1947 bereits geregelt waren, beruht auf dem Kontrollratsgesetz Nr. 45, so dass
Überlegungen zur Gesetzgebungskompetenz auf Grund des Ermächtigungsgesetzes
nicht angezeigt waren, und für Zweifel an seiner materiellen Vereinbarkeit mit
dem Grundgesetz findet der Verfasser selbst keinen rechten Ansatzpunkt, zumal
seine Ausführungen zeigen, dass er einen „Verstoß gegen fundamentale Prinzipien
der Gerechtigkeit“ (BVerfGE 15, 337, 342) nicht in der Gewährung des
Zufluchtrechts, sondern allenfalls in der Beschränkung der Ansprüche der nicht
zur Hofnachfolge gelangenden Abkömmlingen auf dieses Recht sehen würde.

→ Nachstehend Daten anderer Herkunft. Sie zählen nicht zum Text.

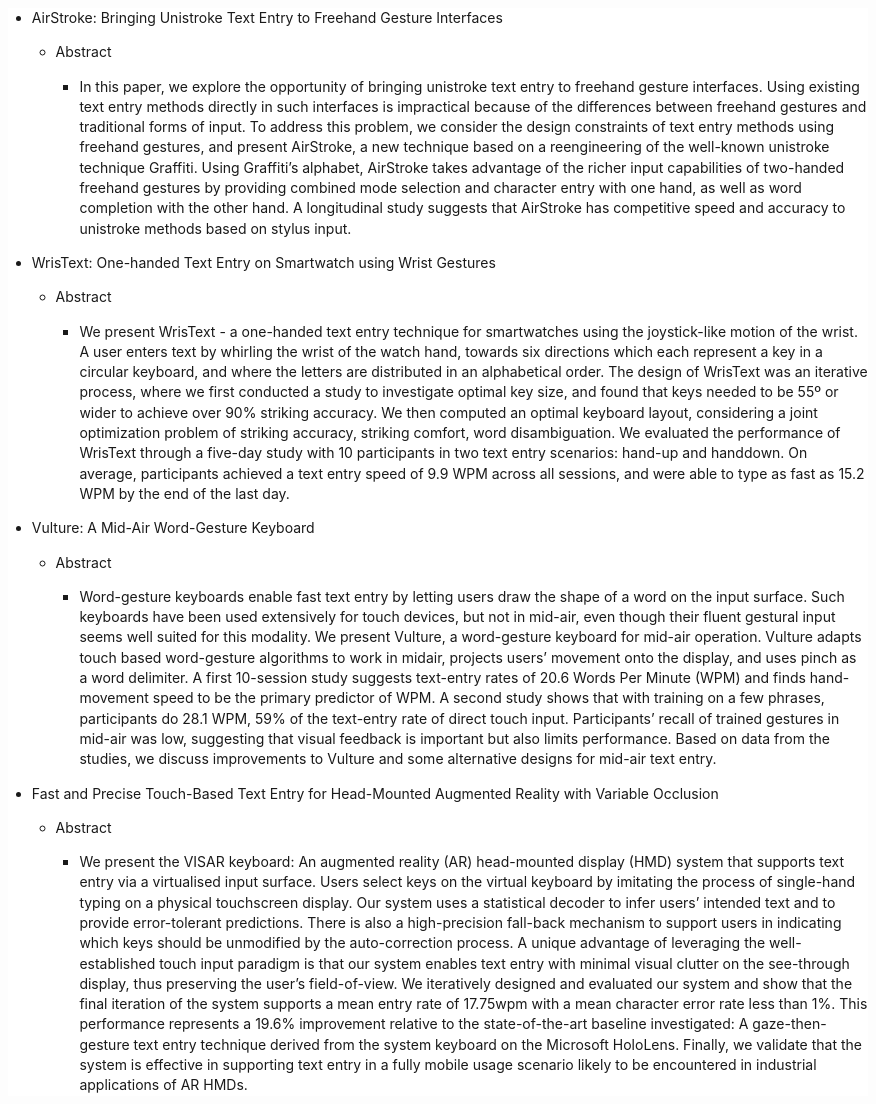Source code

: * AirStroke: Bringing Unistroke Text Entry to Freehand Gesture Interfaces

  * Abstract

    * In this paper, we explore the opportunity of bringing unistroke text entry to freehand gesture interfaces. Using existing text entry methods directly in such interfaces is impractical because of the differences between freehand gestures and traditional forms of input. To address this problem, we consider the design constraints of text entry methods using freehand gestures, and present AirStroke, a new technique based on a reengineering of the well-known unistroke technique Graffiti. Using Graffiti’s alphabet, AirStroke takes advantage of the richer input capabilities of two-handed freehand gestures by providing combined mode selection and character entry with one hand, as well as word completion with the other hand. A longitudinal study suggests that AirStroke has competitive speed and accuracy to unistroke methods based on stylus input.

* WrisText: One-handed Text Entry on Smartwatch using Wrist Gestures

  * Abstract

    * We present WrisText - a one-handed text entry technique for smartwatches using the joystick-like motion of the wrist. A user enters text by whirling the wrist of the watch hand, towards six directions which each represent a key in a circular keyboard, and where the letters are distributed in an alphabetical order. The design of WrisText was an iterative process, where we first conducted a study to investigate optimal key size, and found that keys needed to be 55º or wider to achieve over 90% striking accuracy. We then computed an optimal keyboard layout, considering a joint optimization problem of striking accuracy, striking comfort, word disambiguation. We evaluated the performance of WrisText through a five-day study with 10 participants in two text entry scenarios: hand-up and handdown. On average, participants achieved a text entry speed of 9.9 WPM across all sessions, and were able to type as fast as 15.2 WPM by the end of the last day.

* Vulture: A Mid-Air Word-Gesture Keyboard

  * Abstract

    * Word-gesture keyboards enable fast text entry by letting users draw the shape of a word on the input surface. Such keyboards have been used extensively for touch devices, but not in mid-air, even though their fluent gestural input seems well suited for this modality. We present Vulture, a word-gesture keyboard for mid-air operation. Vulture adapts touch based word-gesture algorithms to work in midair, projects users’ movement onto the display, and uses pinch as a word delimiter. A first 10-session study suggests text-entry rates of 20.6 Words Per Minute (WPM) and finds hand-movement speed to be the primary predictor of WPM. A second study shows that with training on a few phrases, participants do 28.1 WPM, 59% of the text-entry rate of direct touch input. Participants’ recall of trained gestures in mid-air was low, suggesting that visual feedback is important but also limits performance. Based on data from the studies, we discuss improvements to Vulture and some alternative designs for mid-air text entry.

* Fast and Precise Touch-Based Text Entry for Head-Mounted Augmented Reality with Variable Occlusion

  * Abstract

    * We present the VISAR keyboard: An augmented reality (AR) head-mounted display (HMD) system that supports text entry via a virtualised input surface. Users select keys on the virtual keyboard by imitating the process of single-hand typing on a physical touchscreen display. Our system uses a statistical decoder to infer users’ intended text and to provide error-tolerant predictions. There is also a high-precision fall-back mechanism to support users in indicating which keys should be unmodified by the auto-correction process. A unique advantage of leveraging the well-established touch input paradigm is that our system enables text entry with minimal visual clutter on the see-through display, thus preserving the user’s field-of-view. We iteratively designed and evaluated our system and show that the final iteration of the system supports a mean entry rate of 17.75wpm with a mean character error rate less than 1%. This performance represents a 19.6% improvement relative to the state-of-the-art baseline investigated: A gaze-then-gesture text entry technique derived from the system keyboard on the Microsoft HoloLens. Finally, we validate that the system is effective in supporting text entry in a fully mobile usage scenario likely to be encountered in industrial applications of AR HMDs.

Die Arbeit macht mit einem angesichts
der gegenwärtigen Diskussion über das Pflichtteilsrecht nicht nur historisch,
sondern auch rechtspolitisch interessanten Thema bekannt. Sie enthält eine
Fülle von zeitgeschichtlich aufschlussreichem Material. Eine präzisere
Darstellung und die Beseitigung der vielen störenden sprachlichen
(grammatischen wie stilistischen) Mängel hätten ihr aber gut getan.